Post by: Hood on October 17, 2008, 09:26:24 AM
Jim, probably the way to stop this happening on the lathe is deeper cut and faster feed for a given spindle RPM. This is assuming you are using indexable insert tooling as they have built in chip breakers. Your machine may not have the power to take advantage of this however but here is a pic of the chips in the lathes swarf tray. Not saying I always get nice wee curly chips but I am getting better :)

Hood
Title: Re: To Ramp, Or Not To Ramp. That Is the Question.... And Others...
Post by: jimpinder on October 17, 2008, 09:33:51 AM
You'll be doing Crinkle Cut next !! ;D ;D :'(
Title: Re: To Ramp, Or Not To Ramp. That Is the Question.... And Others...
Post by: Hood on October 17, 2008, 09:52:06 AM
You'll be doing Crinkle Cut next !! ;D ;D :'(

One step ahead of you Jim, already done them ;D Had the feed almost there with the 40mm U Drill but just a tad too slow.
Hood
Title: Re: To Ramp, Or Not To Ramp. That Is the Question.... And Others...
Post by: edvaness on October 17, 2008, 02:27:35 PM
In the lathe, with carbide inserts I always increase my feed to break up the chips. This works great for roughing,
but for finish cuts you don't have much choice, but the stringers aren't so course. Most of my stringy chips come from drilling
with large drills  ( up to 2 inch diameter) in stainless, these could take off a hand. >:(

Ed
Title: Re: To Ramp, Or Not To Ramp. That Is the Question.... And Others...
Post by: Hood on October 17, 2008, 04:32:24 PM
Ed, yes standard twist drills can be a real pain, on a drill press or a manual lathe you just stop feeding for a fraction then start again and that breaks the chip. Pecking does exactly the same but it can take a few goes before you get the depth of peck just right. I am starting to use U Drills now and they are the dogs dangly bits, thank goodness for eBay or I wouldnt be able to afford them.
Hood
Title: Re: To Ramp, Or Not To Ramp. That Is the Question.... And Others...
Post by: edvaness on October 18, 2008, 12:08:20 AM
Hood,

What do you mean by a "U Drill" ?   ???

BTW, there is another drill peck cycle, don't know off hand what the gcode is,
 but you can set a short peck with a dwel l, instead of retract, which breaks up chips, and is faster.
  Works good if you don't have a real deep hole .  I've used it already, and know it works.

Ed
Title: Re: To Ramp, Or Not To Ramp. That Is the Question.... And Others...
Post by: Hood on October 18, 2008, 04:10:58 AM
Like this Ed,  they are amazingly quick to drill with as you can get the spindle speeds way up and an added bonus is you can also use them to bore out  as well. Not sure if you are meant to do that but I do and they work great :)
Hood
Title: Re: To Ramp, Or Not To Ramp.
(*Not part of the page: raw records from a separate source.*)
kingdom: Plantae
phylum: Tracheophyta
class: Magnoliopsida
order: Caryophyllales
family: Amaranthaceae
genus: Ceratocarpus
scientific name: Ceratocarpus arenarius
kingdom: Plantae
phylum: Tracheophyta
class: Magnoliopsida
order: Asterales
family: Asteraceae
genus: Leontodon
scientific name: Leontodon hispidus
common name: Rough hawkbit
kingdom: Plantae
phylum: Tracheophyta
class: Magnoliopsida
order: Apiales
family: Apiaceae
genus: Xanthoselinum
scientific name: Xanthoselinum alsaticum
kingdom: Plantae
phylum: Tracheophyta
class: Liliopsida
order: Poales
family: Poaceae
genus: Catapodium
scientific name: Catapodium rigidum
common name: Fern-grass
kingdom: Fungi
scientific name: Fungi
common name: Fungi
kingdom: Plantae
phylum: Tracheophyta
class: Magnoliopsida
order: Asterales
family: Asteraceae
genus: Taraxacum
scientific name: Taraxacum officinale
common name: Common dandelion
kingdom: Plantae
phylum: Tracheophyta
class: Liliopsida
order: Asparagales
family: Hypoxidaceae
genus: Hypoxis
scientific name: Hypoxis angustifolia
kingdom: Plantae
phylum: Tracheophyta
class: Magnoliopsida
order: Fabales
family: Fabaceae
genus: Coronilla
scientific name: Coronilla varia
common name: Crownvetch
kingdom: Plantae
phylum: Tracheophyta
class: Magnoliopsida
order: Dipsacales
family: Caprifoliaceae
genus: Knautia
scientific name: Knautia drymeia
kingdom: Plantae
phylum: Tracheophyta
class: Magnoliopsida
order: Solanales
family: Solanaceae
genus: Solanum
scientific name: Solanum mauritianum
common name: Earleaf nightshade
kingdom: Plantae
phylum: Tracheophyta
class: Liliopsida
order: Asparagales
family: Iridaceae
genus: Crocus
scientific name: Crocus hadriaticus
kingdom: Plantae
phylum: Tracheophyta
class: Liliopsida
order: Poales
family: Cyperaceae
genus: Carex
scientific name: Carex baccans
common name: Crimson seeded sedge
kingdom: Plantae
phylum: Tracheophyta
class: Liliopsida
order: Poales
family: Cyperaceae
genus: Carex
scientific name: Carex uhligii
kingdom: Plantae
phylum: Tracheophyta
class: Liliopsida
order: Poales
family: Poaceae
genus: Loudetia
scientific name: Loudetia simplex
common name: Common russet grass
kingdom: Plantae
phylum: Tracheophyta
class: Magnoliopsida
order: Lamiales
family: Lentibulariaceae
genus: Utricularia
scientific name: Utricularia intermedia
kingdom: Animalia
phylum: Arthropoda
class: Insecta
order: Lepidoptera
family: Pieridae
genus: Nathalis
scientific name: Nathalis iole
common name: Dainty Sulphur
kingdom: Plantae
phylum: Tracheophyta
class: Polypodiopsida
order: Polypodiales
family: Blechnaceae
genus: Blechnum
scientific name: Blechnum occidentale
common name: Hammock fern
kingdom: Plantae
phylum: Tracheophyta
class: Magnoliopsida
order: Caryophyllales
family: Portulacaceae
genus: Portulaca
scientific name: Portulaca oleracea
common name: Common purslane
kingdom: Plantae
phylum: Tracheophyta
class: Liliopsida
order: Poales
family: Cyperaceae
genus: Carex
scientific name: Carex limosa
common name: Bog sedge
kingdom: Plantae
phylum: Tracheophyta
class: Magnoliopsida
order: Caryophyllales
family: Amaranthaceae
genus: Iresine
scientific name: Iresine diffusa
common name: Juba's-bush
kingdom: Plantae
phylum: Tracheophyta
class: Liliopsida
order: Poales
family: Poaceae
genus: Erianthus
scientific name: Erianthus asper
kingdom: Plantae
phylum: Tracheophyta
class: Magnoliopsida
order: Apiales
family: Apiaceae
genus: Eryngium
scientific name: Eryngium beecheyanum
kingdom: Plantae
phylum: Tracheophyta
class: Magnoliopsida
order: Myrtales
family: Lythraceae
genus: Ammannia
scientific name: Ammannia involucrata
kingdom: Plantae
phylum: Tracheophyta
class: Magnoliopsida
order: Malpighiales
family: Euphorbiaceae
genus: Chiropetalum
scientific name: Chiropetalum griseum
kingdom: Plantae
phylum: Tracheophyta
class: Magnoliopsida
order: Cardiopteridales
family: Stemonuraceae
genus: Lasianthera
That Is the Question.... And Others...
Post by: edvaness on October 18, 2008, 11:26:55 PM
Hood,
OK, We call those carbide insert drills, has coolant thru. and pops out a disk when it breaks thru.
They are great, but expensive. :o

Enclosed pics of some tools I made for a production shop. The long one is a 4" or 4.5" diameter,apox 16" long insert drill with a .500" stub drill in the center.
It was used to plunge thru a steel forged yoke. Worked great. this was used in a verticle lathe,otherwise called a boring mill.
The other tools were used for boreing ,counter bore and champher all in one shot. saved on tool changes. These were used on a horizontal machinig center.
All were machined from 4140 pre hard.

Ed
Title: Re: To Ramp, Or Not To Ramp. That Is the Question.... And Others...
Post by: Hood on October 19, 2008, 02:03:02 PM
No way I would have any U Drills if it wasnt for eBay, couldnt justify the cost as I dont do production work.

Some nice tools you have made there.